= David Yetman =

American academic

David Albert Yetman (born 1941) is an American academic expert on the State of Sonora in northwestern Mexico, and an Emmy Award-winning television presenter on the world's deserts. He is a research social scientist at the University of Arizona.

==Background==
Yetman was born in New Jersey. His father was a minister for the Methodist Church. Following the onset of acute asthma, his family moved with him to the dry climate of southern Arizona when he was a teenager. They arrived in Duncan, Arizona, in 1954 and then moved to Prescott in 1955, where Yetman went to Prescott High School.

Remaining in southern Arizona, he began trading carvings in the 1970s made by the Seri Indians of Sonora, Mexico and began to investigate their livelihoods and culture (Yetman 1988). He also worked in the Chiricahua Mountains. He completed a PhD in philosophy (University of Arizona, 1972). In 1977 he ran for political office and was elected to the Pima County Board of Supervisors as a Democrat, serving until 1988. He used this role to preserve public lands in and around Tucson. He then worked as Executive Director of the Tucson Audubon Society, and then from 1992, joined the University of Arizona’s Southwest Center as Research Social Scientist.

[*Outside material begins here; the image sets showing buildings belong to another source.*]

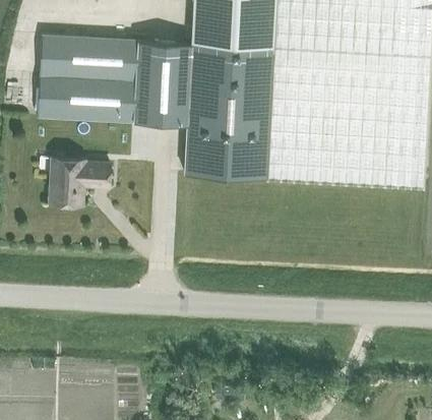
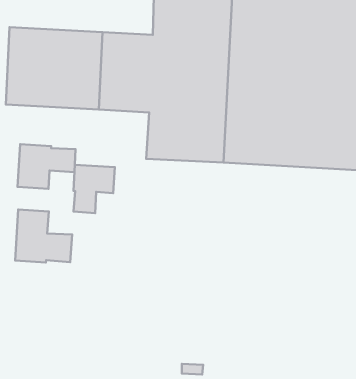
building: none -> [73,165,115,213]
building: none -> [15,210,72,262]

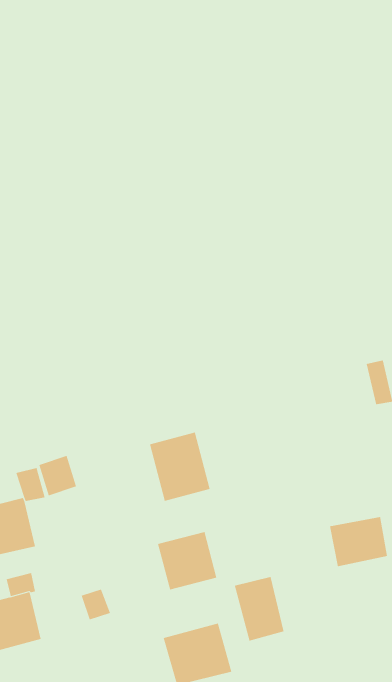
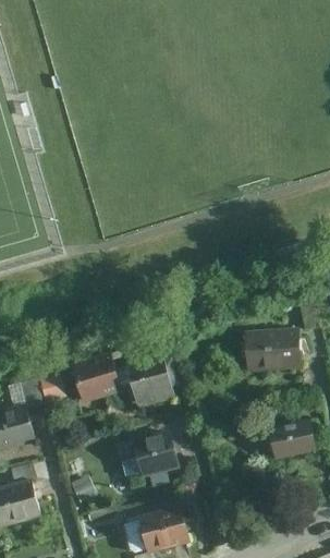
building: none -> [244,331,298,371]
building: none -> [69,354,119,402]
building: [234,576,284,642] -> none

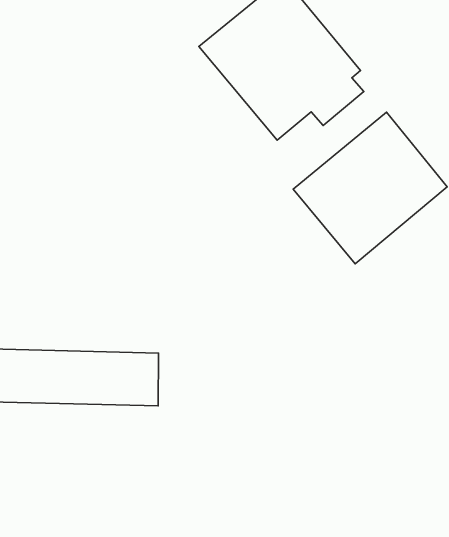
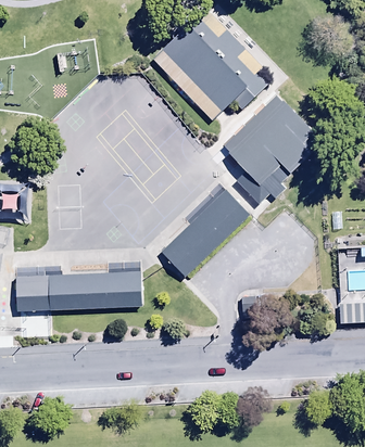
building: none -> [158,187,250,278]

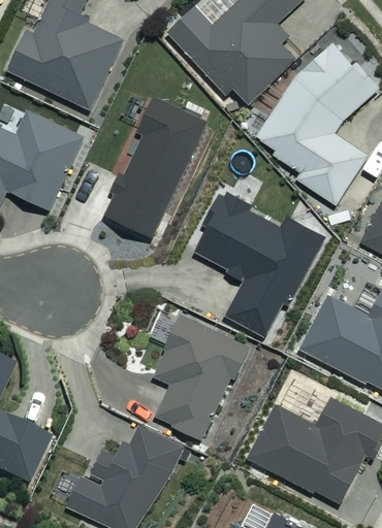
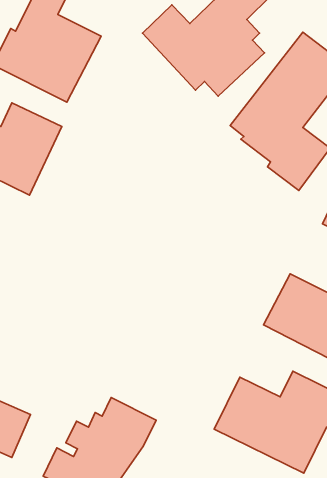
building: [104,99,208,238] -> none
building: [197,197,326,340] -> none
building: [154,308,251,440] -> none

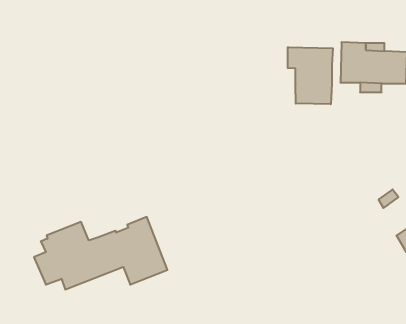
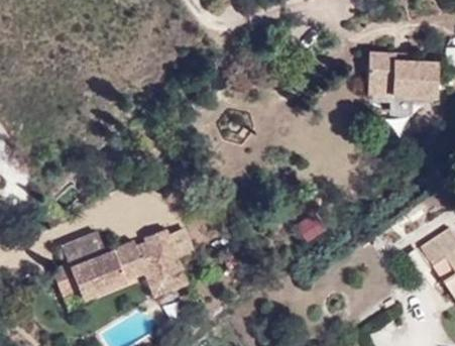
building: [288,47,333,104] -> none

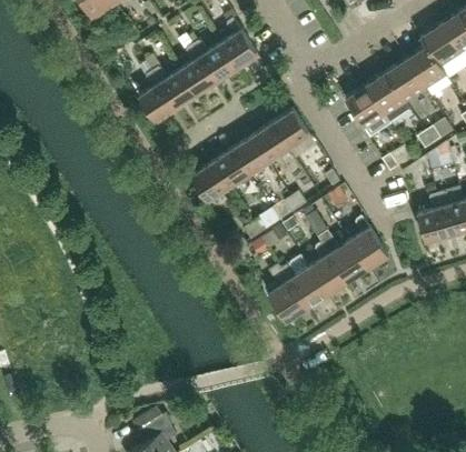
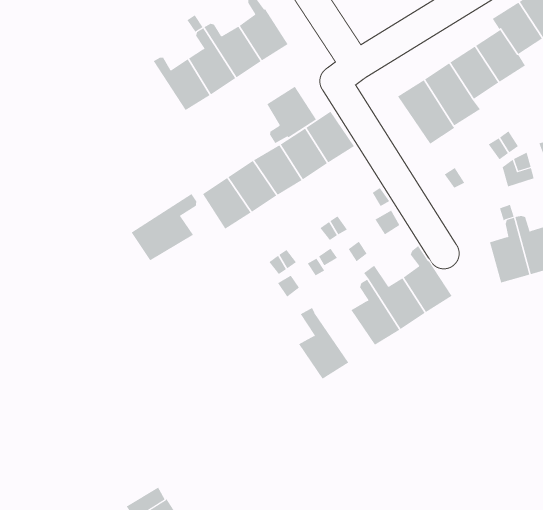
building: [139,71,178,124] -> none
building: none -> [267,86,317,144]
building: none -> [131,193,197,261]
building: [280,255,327,308] -> none

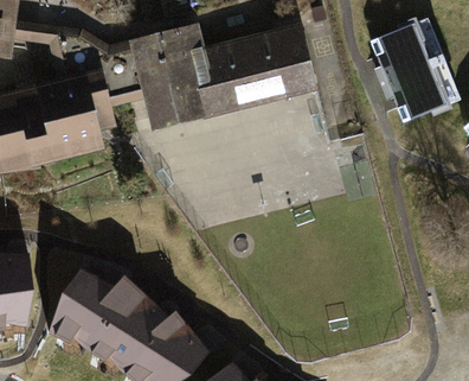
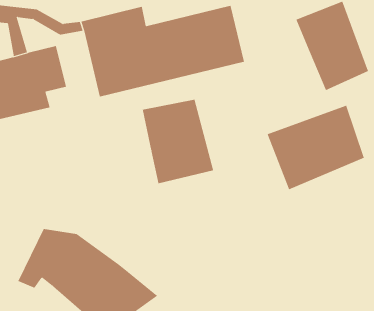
building: none -> [142,99,214,184]
building: none -> [267,105,365,190]

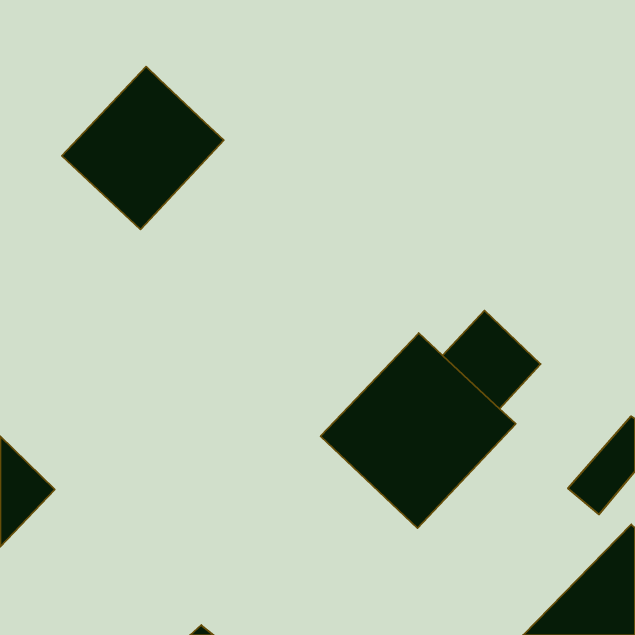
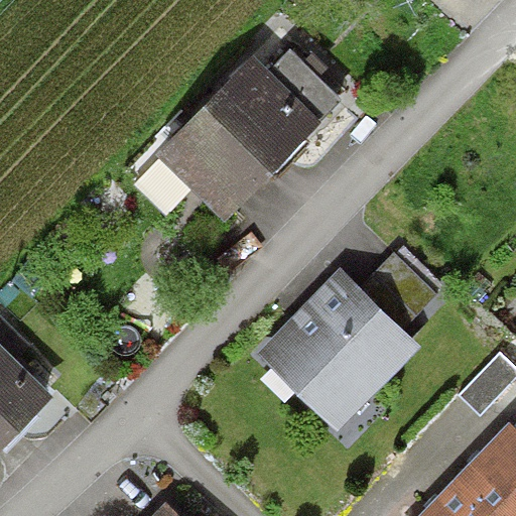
building: [62,67,224,229] -> none
building: none -> [168,63,313,210]

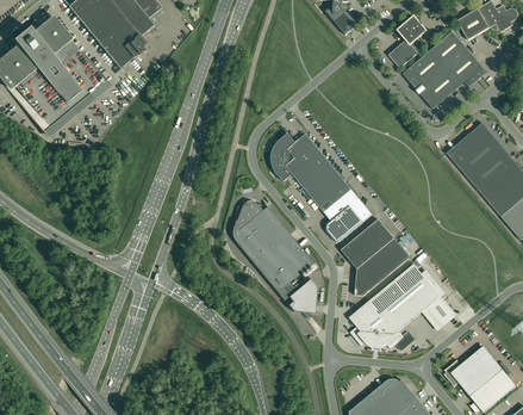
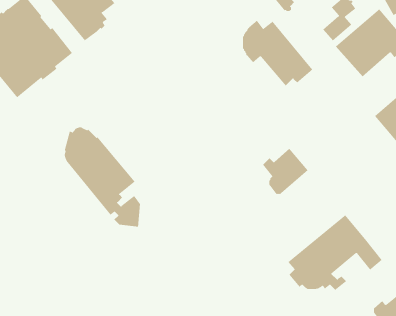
building: [270,132,350,208] -> [242,20,313,86]
building: [231,200,318,314] -> [64,127,141,227]
building: [341,218,409,296] -> none

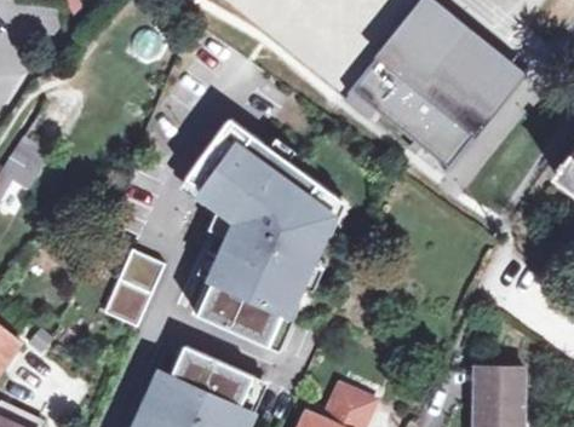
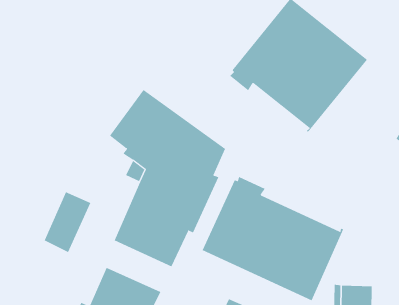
building: none -> [202,176,344,301]

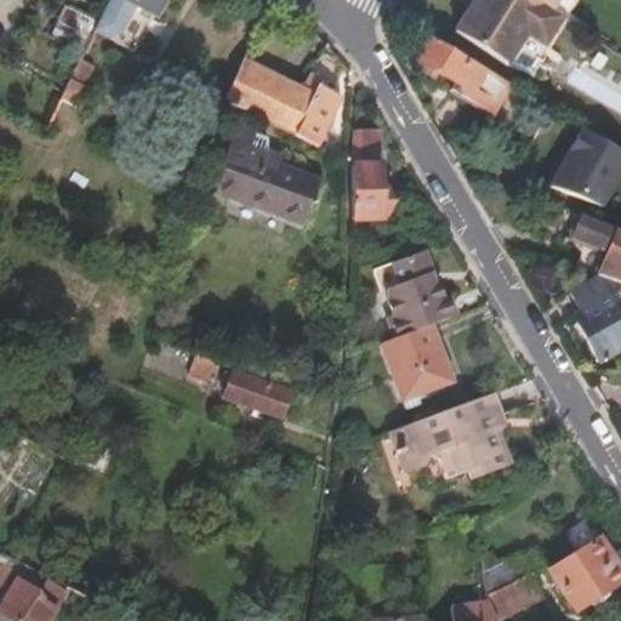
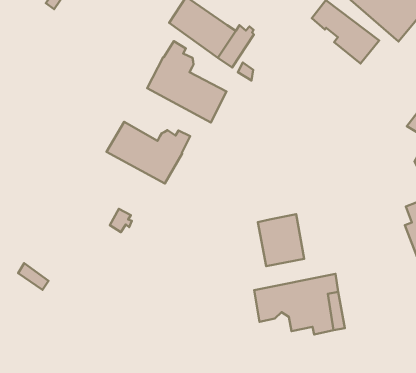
building: [353,130,398,220] -> none
building: none -> [107,122,190,184]
building: [388,245,460,336] -> none
building: [227,371,290,417] -> none

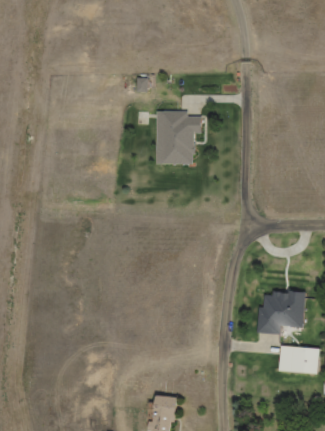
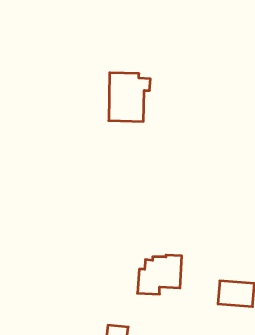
building: [256,291,306,335] -> [137,255,182,294]

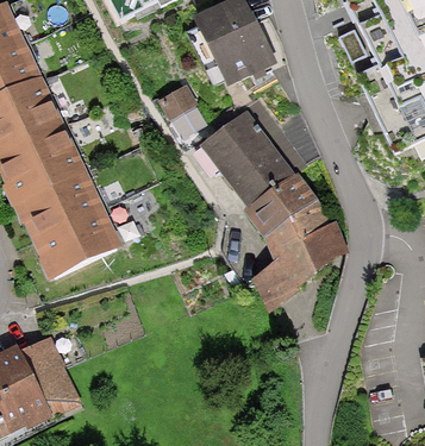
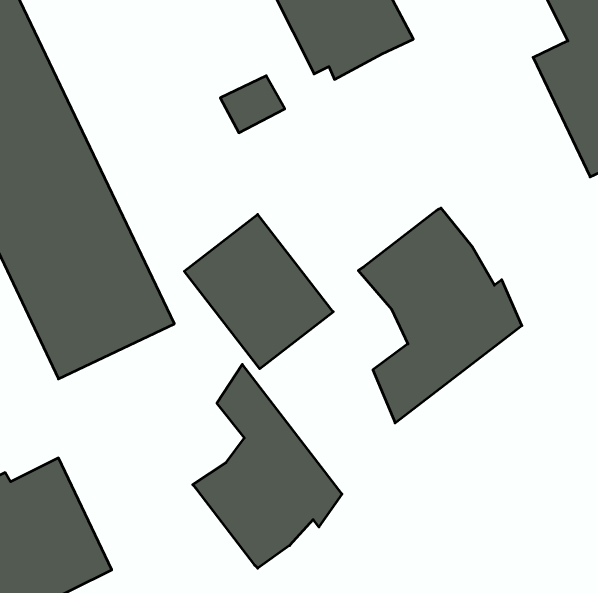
building: [198,109,294,209] -> [184,214,333,369]
building: none -> [193,364,342,568]

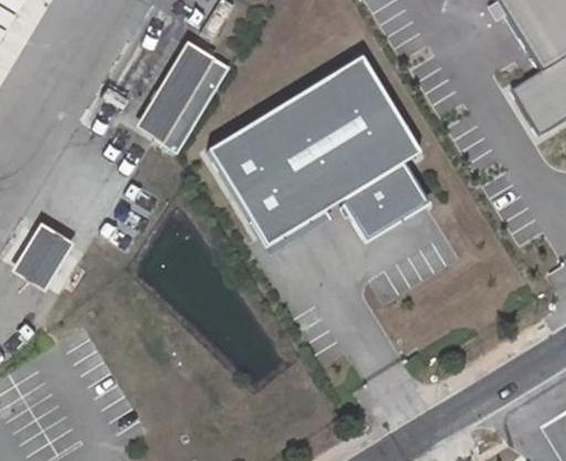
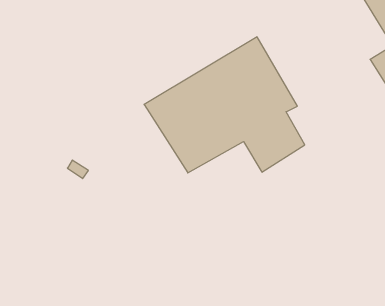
building: [142,50,228,154] -> none
building: [17,229,75,293] -> none

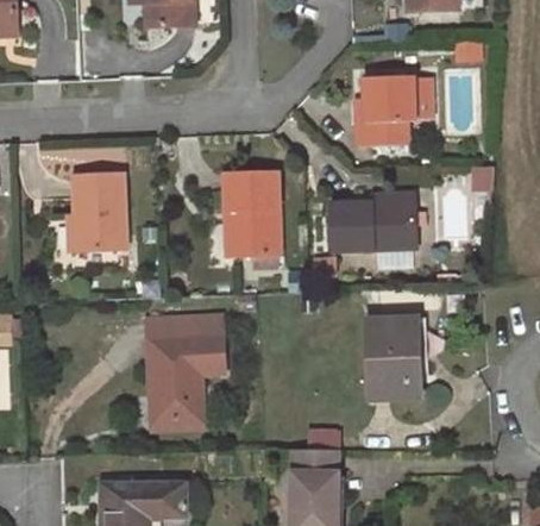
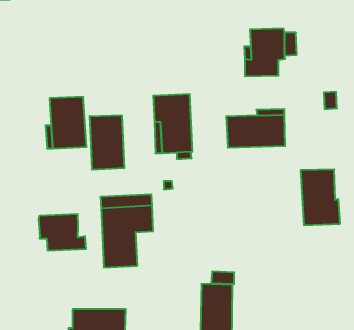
building: none -> [90,115,124,170]
building: [365,318,422,399] -> [301,169,340,225]
building: none -> [39,214,86,251]

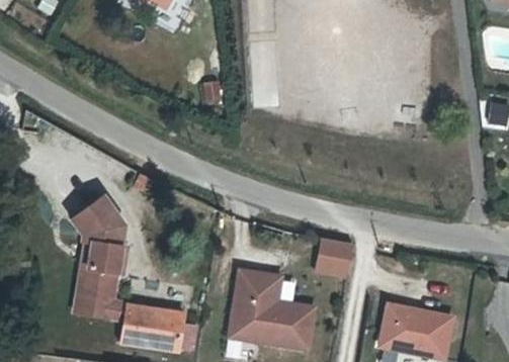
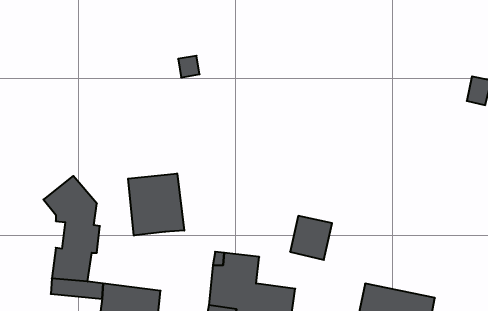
building: none -> [128,173,184,236]

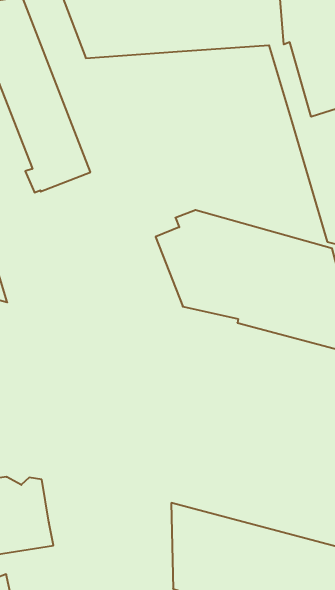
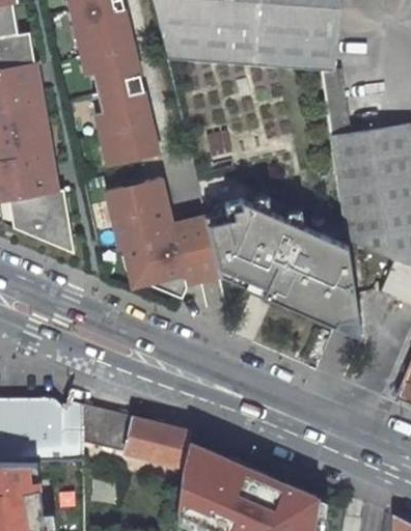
building: none -> [107,178,220,297]
building: none -> [83,404,189,469]

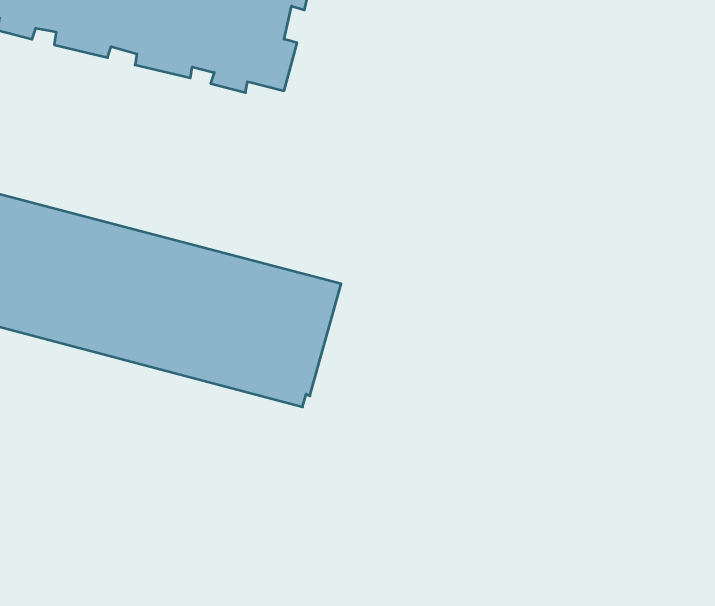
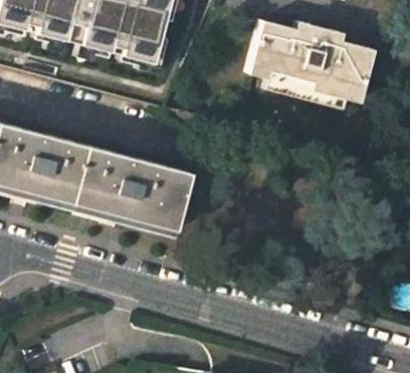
building: none -> [251,21,377,103]

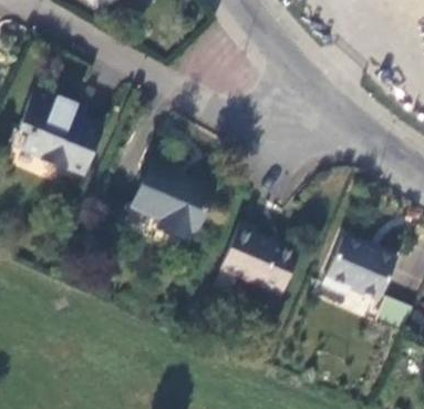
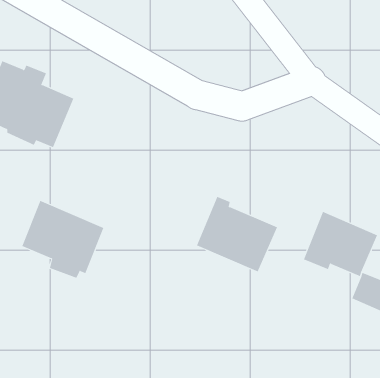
building: [134,162,214,237] -> [22,200,104,278]

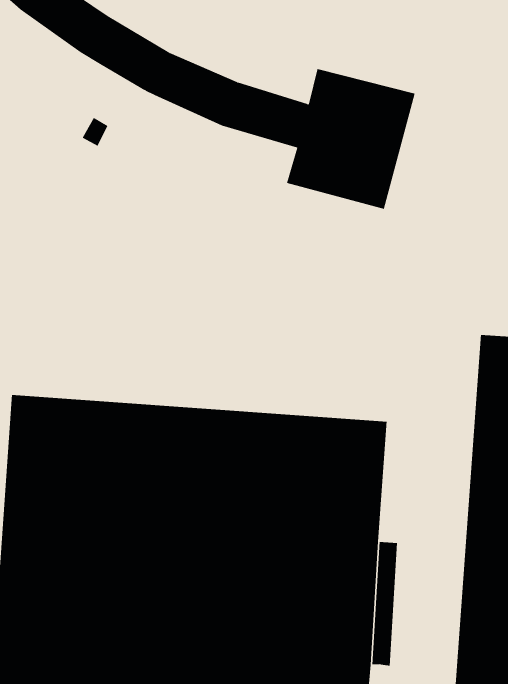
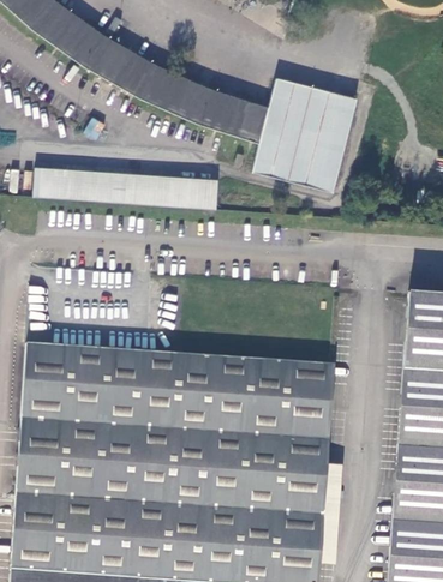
building: none -> [31,167,216,208]

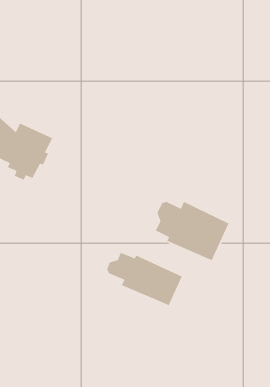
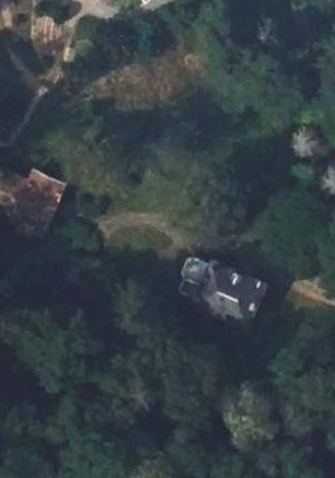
building: [106,252,183,306] -> none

Yetman's TV career as host of The Desert Speaks began in 2000, a series lasting 9 years. His Emmy Award-winning PBS series In the Americas with David Yetman began in 2011 and deals with quirky and interesting corners of the Western Hemisphere. As of 2024, ten seasons of ten episodes each have aired and a season 11 is being promoted.

Yetman lives in Tucson.

==Contributions==
Yetman is a 'voice' for desert regions and their peoples. Like colleagues at the University of Arizona, Gary Nabhan, Tom Sheridan and Joe Wilder, his focus is on the desert regions of south-west USA and Northern Mexico. He specializes in the plants, geography and the lifeways and cultures of the region's indigenous peoples, particularly in northwestern Mexico. By 2010 he estimated he had crossed the US-Mexican border 500 times. His publications date back to the 1980s and often deal with the plant use of particular tribes and peoples.

==Books==
- Yetman, D.A. 1988. Where the desert meets the sea: a trader in the land of the Seri Indians.. Tucson: Pepper Press.
- Yetman, D.A. 1988. Scattered round stones: a Mayo village in Sonora, Mexico. Albuquerque: University of New Mexico Press
- Martin P.S., D.A. Yetman, M. Fishbein, P. Jenkins, T.R. van Devender, R.K. Wilson. 1998. Gentry's Río Mayo plants: the tropical deciduous forest & environs of northwest Mexico.
- Yetman, D.A. 1996. Sonora: an intimate geography. Albuquerque: University of New Mexico Press.
- Yetman, D.A. and TR. van Devender. 2002. Mayo ethnobotany: land history, and traditional knowledge in Northwest Mexico.. University of California Press.
- Yetman, D.A. 2002. Hidden People: The Guarijíos of Northwest Mexico and their ethnobotany.. Albuquerque: University of New Mexico Press.
- Yetman, D.A. 2006. The organ pipe cactus. Tucson: University of Arizona Press.
- Yetman, D.A. 2007. The Great Cacti: ethnobotany and biogeography. Tucson: University of Arizona Press.
- Yetman, D.A. 2009. 50 Common edible and useful plants of the Southwest. Tucson: Western National Parks Association.
- Yetman, D.A. and DL Shaul. 2010. The Ópatas: in search of a Sonoran people. Tucson: University of Arizona Press.
- Yetman, D.A. 2012. Conflict in colonial Sonora : Indians, priests, and settlers. Albuquerque: University of New Mexico Press.
- Yetman, D.A. 2020. "The Saguaro Cactus : A Natural History". Tucson : University of Arizona Press.
- Yetman, D.A. 2021. "Natural Landmarks of Arizona". Tucson : University of Arizona Press.

==Media==
- Host of the APT KUAT TV series, The Desert Speaks 2000-2009.
- Host of In the Americas PBS TV series (2011-), eight seasons of 10 episodes each here

==Awards==
- Emmy Award in 2007 for documentary television work, The Desert Speaks
- Emmy Award in 2014 for PBS documentary television work, In the Americas with David Yetman.
- The David Yetman Award for Exhibiting or Promoting Conservation in Southern Arizona is awarded yearly by the Tucson Audubon Society.
- There is a 5.4 mi long David Yetman Trail in the mountains west of Tucson, named in honour of his conservation efforts.